表示された文章.
↓

H28年 建設・施工 Ⅲ-1問題 模範解答と解説
問題文
我が国の労働人口が総じて減少する中で、将来にわたる社会資本の品質確保を実現するためにその担い手(建設技術者、建設技能労働者)の中長期的な育成及び確保を促進するために対策を講じる必要があると考えられる。このような状況を踏まえ、以下の問いに答えよ。
(1)担い手不足が生じる要因を2つ挙げ、それに伴って発生する施工分野の課題を記述しなさい。
(2)(1)で挙げた課題について、あなたが実施できると考える具体的な対応策と期待される成果を発注者、受注者の立場を明確にしたうえで記述しなさい。
(3)担い手不足に対応するために建設部門全体で取り組むべきとあなたが考える方策を記述しなさい。
1.担い手不足が生じる要因と課題
①少子高齢化により労働人口が減少している。さらに3K等に代表されるマイナスイメージから技能労働者が増えてこない。課題はグローバルな視点で労働力を確保して作業の品質・工程を維持することである。
②工事量の膨大化や自然災害対策や高度経済成長期に建設された構造物が一斉に更新期を迎えるため、施設維持工事が滞っている。課題は、維持工事の技術者の育成である。
2.担い手不足の対応策と期待される成果
①建設需要の増大に対応するために外国人労働者を積極的に採用する。型枠工事や鉄筋工など人による作業が適しているものを行う。期待される効果は、品質と工程の確保である。
②維持管理工事の現場で、少ない人数で効率を上げられるようにICT技術の活用を図る。特に維持・管理にICT技術の活用を図る。期待される成果は、難度の高い維持工事も若手技術者でもできるようになる。
3.建設業全体で取組むこと
①業界全体で外国人技能者の国の風習・習慣を学ぶ機会を設ける。また、外国人労働者の派遣国に日本人講師を派遣し、鉄筋工や型枠工などの技術を現地で習得する機会を設ける。
②ICT技術・IOT技術を活用する。市町村・県・国など個別に管理していた構造物情報をクラウドコンピューティングを利用し集積し、専門家による判断・補修方法を行うシステムを構築する。
解説
この問題は建設技術者、建設技能労働者の担い手の不足といった労働力需給に関する問題です。問1では担い手不足が生じる要因を2つ挙げ、その課題を求められています。原因については社会経済的な背景を述べると良いでしょう。一方、課題については3k問題や他産業との労働需給などといった問題点の指摘ではなく、建設、施工の視点から解決策をに至る方針を示す必要があります。

↑

表示された情報.
↓

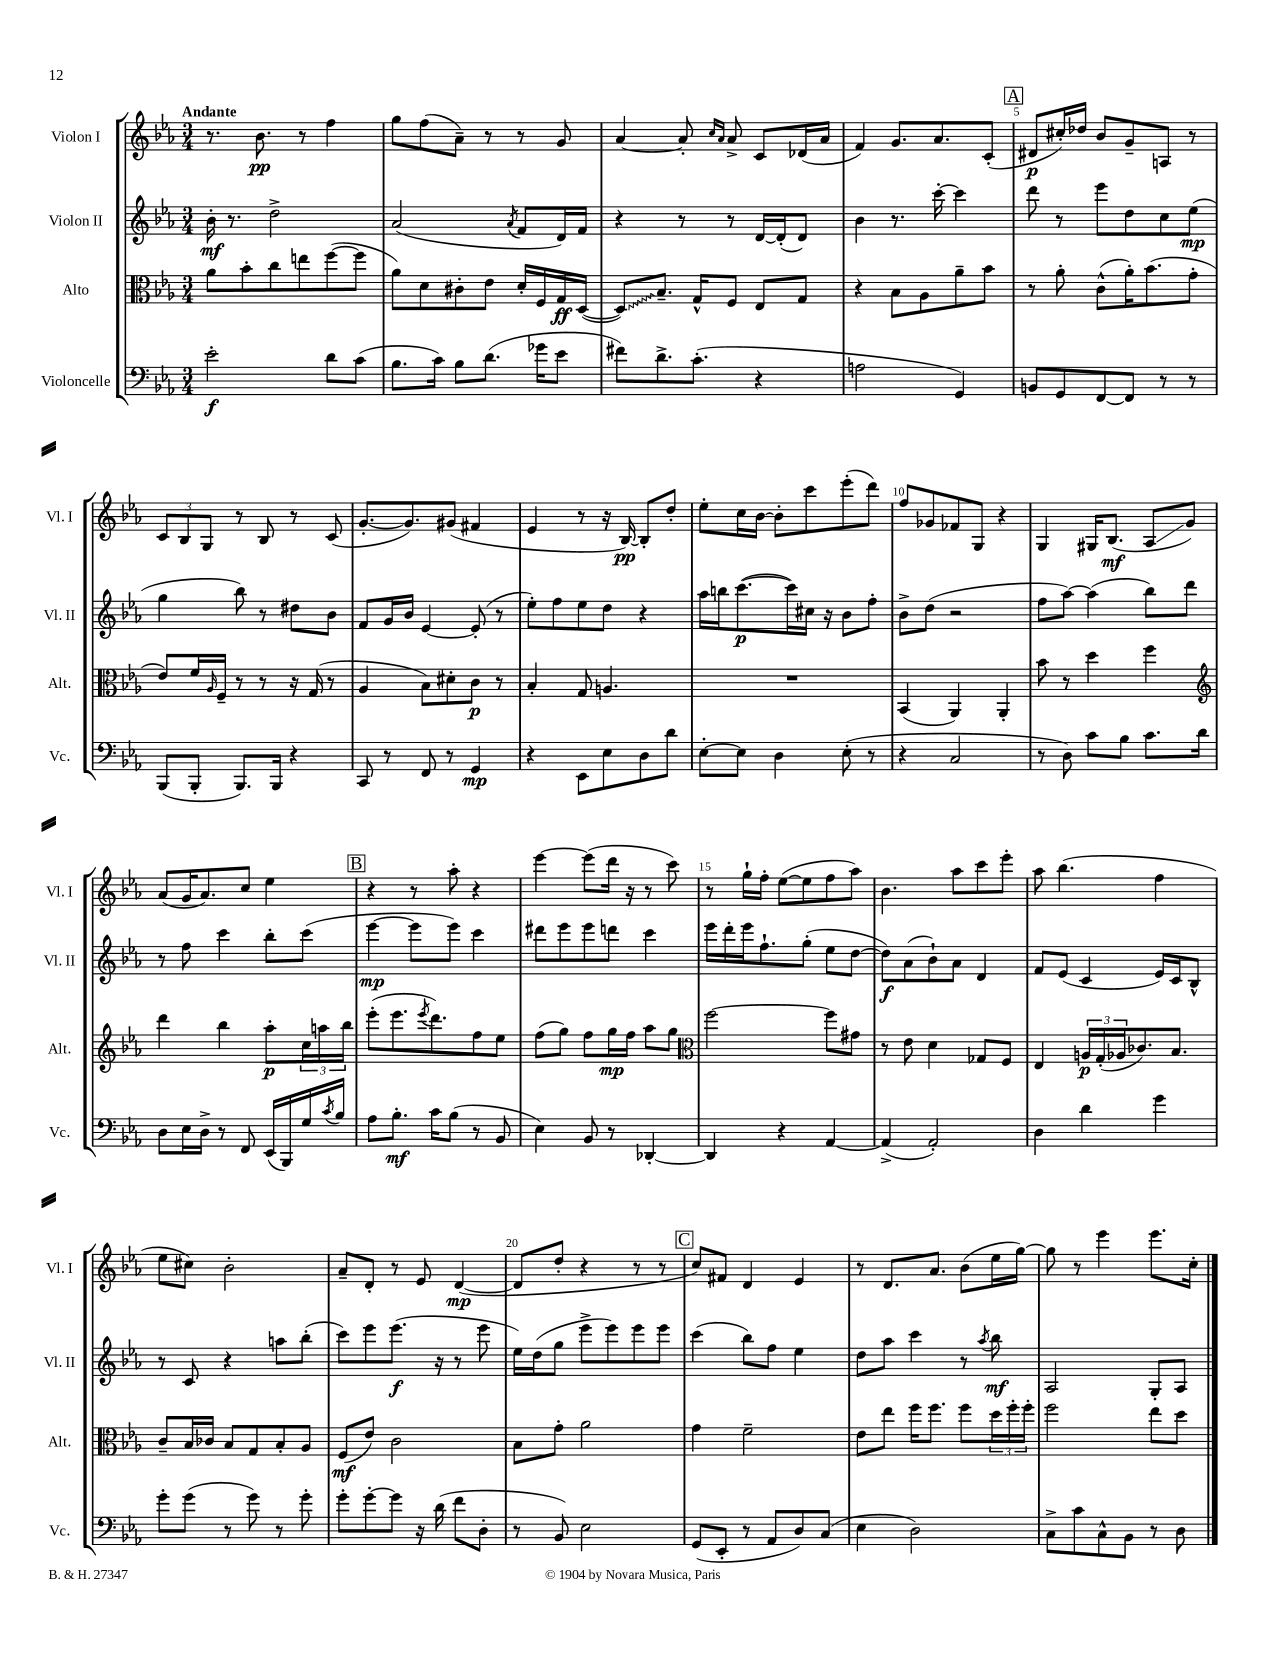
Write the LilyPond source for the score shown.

<<
\new StaffGroup <<
\new Staff = "s0" \with { instrumentName = "Violon I" shortInstrumentName = "Vl. I" } {
    \clef treble \key ees \major \numericTimeSignature \time 3/4 \tempo "Andante"
    r8. bes'8.\pp r8 f''4 |
    g''8 f''8( aes'8--) r8 r8 g'8 |
    aes'4~ aes'8-. \grace { c''16 aes'16 } aes'8-> c'8 des'16( aes'16 |
    f'4) g'8. aes'8. c'8-.( |
    \mark \markup { \box "A" } dis'8\p cis''16-.) des''16 bes'8 g'8-- a8 r8 |
    \tuplet 3/2 { c'8 bes8 g8 } r8 bes8 r8 c'8( |
    g'8.~-. g'8.) gis'8( fis'4 |
    ees'4 r8 r16 bes16~\pp) bes8-. d''8-. |
    ees''8-. c''16 bes'16~ bes'8-. c'''8 ees'''8-.( d'''8) |
    f''8 ges'8 fes'8 g8 r4 |
    g4 gis16 bes8.\mf( aes8\glissando g'8) |
    aes'8( g'16 aes'8.) c''8 ees''4 |
    \mark \markup { \box "B" } r4 r8 aes''8-. r4 |
    ees'''4~ ees'''8( d'''16 r16 r8 c'''8) |
    r8 g''16-! f''16-. ees''8~( ees''8 f''8 aes''8) |
    bes'4. aes''8 c'''8 ees'''8-. |
    aes''8 bes''4.( f''4 |
    ees''8 cis''8) bes'2-. |
    aes'8-- d'8-. r8 ees'8 d'4~\mp( |
    d'8 d''8-. r4 r8 r8 |
    \mark \markup { \box "C" } c''8) fis'8 d'4 ees'4 |
    r8 d'8. aes'8. bes'8( ees''16 g''16~) |
    g''8 r8 ees'''4 ees'''8. c''16-. \bar "|." |
}
\new Staff = "s1" \with { instrumentName = "Violon II" shortInstrumentName = "Vl. II" } {
    \clef treble \key ees \major \numericTimeSignature \time 3/4
    bes'16-.\mf r8. d''2-> |
    aes'2( \acciaccatura { aes'8 } f'8 d'16) f'16 |
    r4 r8 r8 d'16~ d'16-.( d'8) |
    bes'4 r8. c'''16~-. c'''4 |
    \mark \markup { \box "A" } d'''8 r8 ees'''8 d''8 c''8 ees''8\mp( |
    g''4 bes''8) r8 dis''8 bes'8 |
    f'8 g'16 bes'16 ees'4~ ees'8-.( r8 |
    ees''8-.) f''8 ees''8 d''8 r4 |
    aes''16 b''16 c'''8.~\p( c'''16) cis''16 r16 bes'8 f''8-. |
    bes'8-> d''8( r2 |
    f''8 aes''8~) aes''4( bes''8) d'''8 |
    r8 f''8 c'''4 bes''8-. c'''8( |
    \mark \markup { \box "B" } ees'''4~\mp ees'''8 ees'''8) c'''4 |
    dis'''8 ees'''8 ees'''8 d'''8 c'''4 |
    ees'''16 d'''16-. ees'''16 f''8.-! g''8-.( ees''8 d''8~ |
    d''8\f) aes'8( bes'8-!) aes'8 d'4 |
    f'8 ees'8( c'4 ees'16) c'16 bes8-^ |
    r8 c'8 r4 a''8 bes''8-.( |
    c'''8) ees'''8 ees'''8.\f( r16 r8 ees'''8 |
    ees''16) d''16( g''8 ees'''8-> ees'''8) ees'''8 ees'''8 |
    \mark \markup { \box "C" } c'''4( bes''8) f''8 ees''4 |
    d''8 aes''8 c'''4 r8 \acciaccatura { aes''8 } bes''8\mf |
    aes2 g8-. aes8 \bar "|." |
}
\new Staff = "s2" \with { instrumentName = "Alto" shortInstrumentName = "Alt." } {
    \clef alto \key ees \major \numericTimeSignature \time 3/4
    aes'8 bes'8-. c''8 e''8 f''8~( f''8 |
    aes'8) d'8 cis'8-. ees'8 d'16-. f16 g16\ff d16~( |
    \once \override Glissando.style = #'zigzag d8\glissando) bes8.-- g16-^ f8 ees8 g8 |
    r4 bes8 aes8 aes'8-- bes'8 |
    \mark \markup { \box "A" } r8 aes'8-. c'8-^( aes'16-.) bes'8.( g'8-. |
    ees'8) f'16 \grace { aes16 } f16-- r8 r8 r16 g16( r8 |
    aes4 bes8) dis'8-. c'8\p r8 |
    bes4-. g8 a4. |
    R2. |
    bes,4( aes,4) aes,4-. |
    bes'8 r8 d''4 f''4 |
    \clef treble d'''4 bes''4 aes''8-.\p \tuplet 3/2 { c''16 a''16 bes''16 } |
    \mark \markup { \box "B" } ees'''8-.( ees'''8. \acciaccatura { ees'''8 } d'''8.) f''8 ees''8 |
    f''8( g''8) f''8 g''16\mp f''16 aes''8 g''8 |
    \clef alto f''2~ f''8 gis'8 |
    r8 ees'8 d'4 ges8 f8 |
    ees4 \tuplet 3/2 { a16\p g16-.( aes16 } ces'8.) bes8. |
    c'8-- bes16 ces'16 bes8 g8 bes8-. aes8 |
    f8\mf( ees'8) c'2 |
    bes8 g'8-. aes'2 |
    \mark \markup { \box "C" } g'4 f'2-- |
    ees'8 ees''8 f''16 f''8. f''8 \tuplet 3/2 { d''16 f''16-. f''16-. } |
    f''2 ees''8 d''8 \bar "|." |
}
\new Staff = "s3" \with { instrumentName = "Violoncelle" shortInstrumentName = "Vc." } {
    \clef bass \key ees \major \numericTimeSignature \time 3/4
    ees'2-.\f d'8 c'8( |
    bes8. c'16) bes8 d'8.( ges'16 ees'8 |
    fis'8) d'8.-> c'8.-.( r4 |
    a2 g,4) |
    \mark \markup { \box "A" } b,8 g,8 f,8~ f,8 r8 r8 |
    bes,,8( bes,,8-. bes,,8.) bes,,16 r4 |
    c,8 r8 f,8 r8 g,4\mp |
    r4 ees,8 ees8 d8 d'8 |
    ees8~-. ees8 d4 ees8-.( r8 |
    r4 c2 |
    r8 d8) c'8 bes8 c'8. d'16 |
    d8 ees16 d16-> r8 f,8 ees,16( bes,,16) g16 \acciaccatura { c'8 } bes16 |
    \mark \markup { \box "B" } aes8 bes8.-.\mf c'16 bes8( r8 bes,8 |
    ees4) bes,8 r8 des,4~-. |
    des,4 r4 aes,4~ |
    aes,4->( aes,2-.) |
    d4 d'4 g'4 |
    g'8-. g'8( r8 g'8) r8 g'8-. |
    g'8-. g'8~-. g'8 r16 d'16( f'8 d8-. |
    r8 bes,8) ees2 |
    \mark \markup { \box "C" } g,8( ees,8-. r8 aes,8 d8) c8( |
    ees4 d2) |
    c8-> c'8 c8-^ bes,8 r8 d8 \bar "|." |
}
>>
>>
\layout { \context { \Score \override BarNumber.break-visibility = ##(#f #t #t) barNumberVisibility = #(every-nth-bar-number-visible 5) } }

↑

与えられた指示 1. 担い手不足に関する模範解答から、「H28年 建設・施工 Ⅲ-1問題」から「工分野の課題を記述しなさい。」までを、その語句も含めて変更を加えずに引用しなさい。
与えられた指示 2. 担い手不足に関する模範解答の解説では、問1の原因についてどのような背景を述べるとよいとされているか。

出力全文 1.
H28年 建設・施工 Ⅲ-1問題 模範解答と解説
問題文
我が国の労働人口が総じて減少する中で、将来にわたる社会資本の品質確保を実現するためにその担い手(建設技術者、建設技能労働者)の中長期的な育成及び確保を促進するために対策を講じる必要があると考えられる。このような状況を踏まえ、以下の問いに答えよ。
(1)担い手不足が生じる要因を2つ挙げ、それに伴って発生する施工分野の課題を記述しなさい。

出力全文 2. 社会経済的な背景を述べるとよいとされている。